La Universidad era un reflejo del país, decía Jacobo, hacía veinte años esos profesores a lo mejor eran progresistas y leían, después por tener que trabajar en otras casas y por el ambiente se habían mediocrizado y aburguesado, y ahí, de pronto, viscoso y mínimo en la boca del estómago: el gusanito. También era culpa de los alumnos, decía Aída, les gustaba este sistema, y si todos tenían la culpa no había más remedio que conformarnos decía Santiago, y Jacobo: la solución era la reforma universitaria. Un cuerpo diminuto y ácido en la maleza de las conversaciones, súbito en el calor de las discusiones, interfiriendo, desviando, malogrando la atención con ráfagas de melancolía o nostalgia. Cátedras paralelas, co-gobierno, universidades populares, decía Jacobo: que entrara a enseñar todo el que fuera capaz, que los alumnos pudieran tachar a los malos profesores, y como el pueblo no podía venir a la Universidad que la Universidad fuera al pueblo.

¿Melancolía de esos imposibles diálogos a solas con ella que deseaba, nostalgia de esos paseos a solas con ella que inventaba?
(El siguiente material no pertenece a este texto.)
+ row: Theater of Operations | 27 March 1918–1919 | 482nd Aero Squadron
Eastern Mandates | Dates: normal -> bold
Pero si la Universidad era un reflejo del país San Marcos nunca iría bien mientras el Perú fuera tan mal, decía Santiago, y Aída si se quería curar el mal de raíz no había que hablar de reforma universitaria sino de Revolución. Pero ellos eran estudiantes y su campo de acción era la Universidad, decía Jacobo, trabajando por la reforma trabajarían por la Revolución: había que ir por etapas y no ser pesimista.
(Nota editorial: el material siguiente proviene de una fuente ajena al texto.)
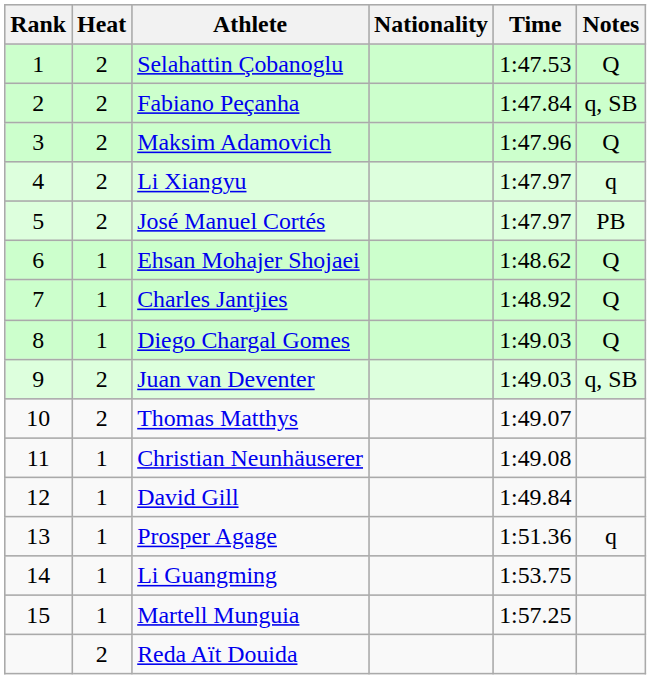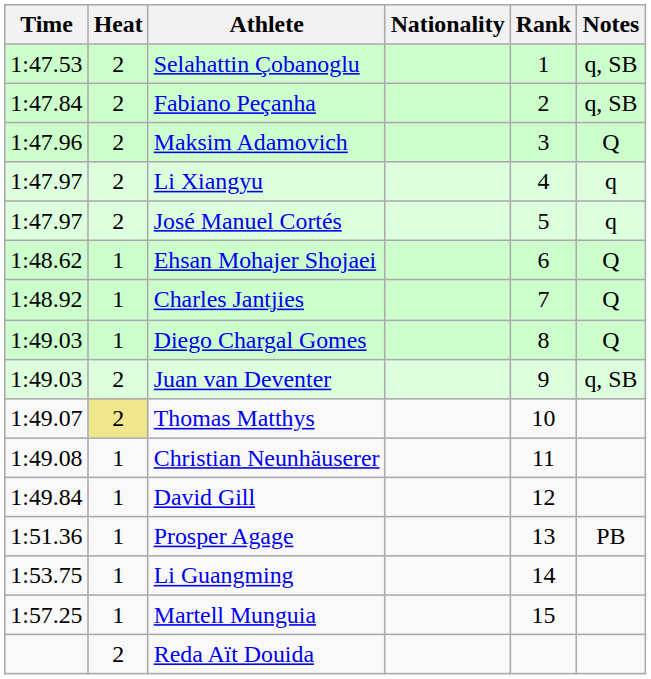columns swapped: Rank <-> Time
Selahattin Çobanoglu | Notes: Q -> q, SB
José Manuel Cortés | Notes: PB -> q
Thomas Matthys | Heat: no background -> khaki background
Prosper Agage | Notes: q -> PB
– Estaba usted celoso de su amigo -dice Ambrosio-. Y los celos son lo más venenoso que hay.

– A Jacobo le pasaría lo mismo que a mí -dice Santiago-. Pero los dos disimulábamos. El también sentiría ganas de desaparecerlo de una mirada mágica para quedarse solo con la muchacha -se ríe Ambrosio.

– Era mi mejor amigo -dice Santiago-. Yo lo odiaba, pero a la vez lo quería y lo admiraba.

– No debes ser tan escéptico -dijo Jacobo-. Eso de todo o nada es típicamente burgués.

– No soy escéptico -dijo Santiago-. Pero hablamos y hablamos y ahí nos quedamos.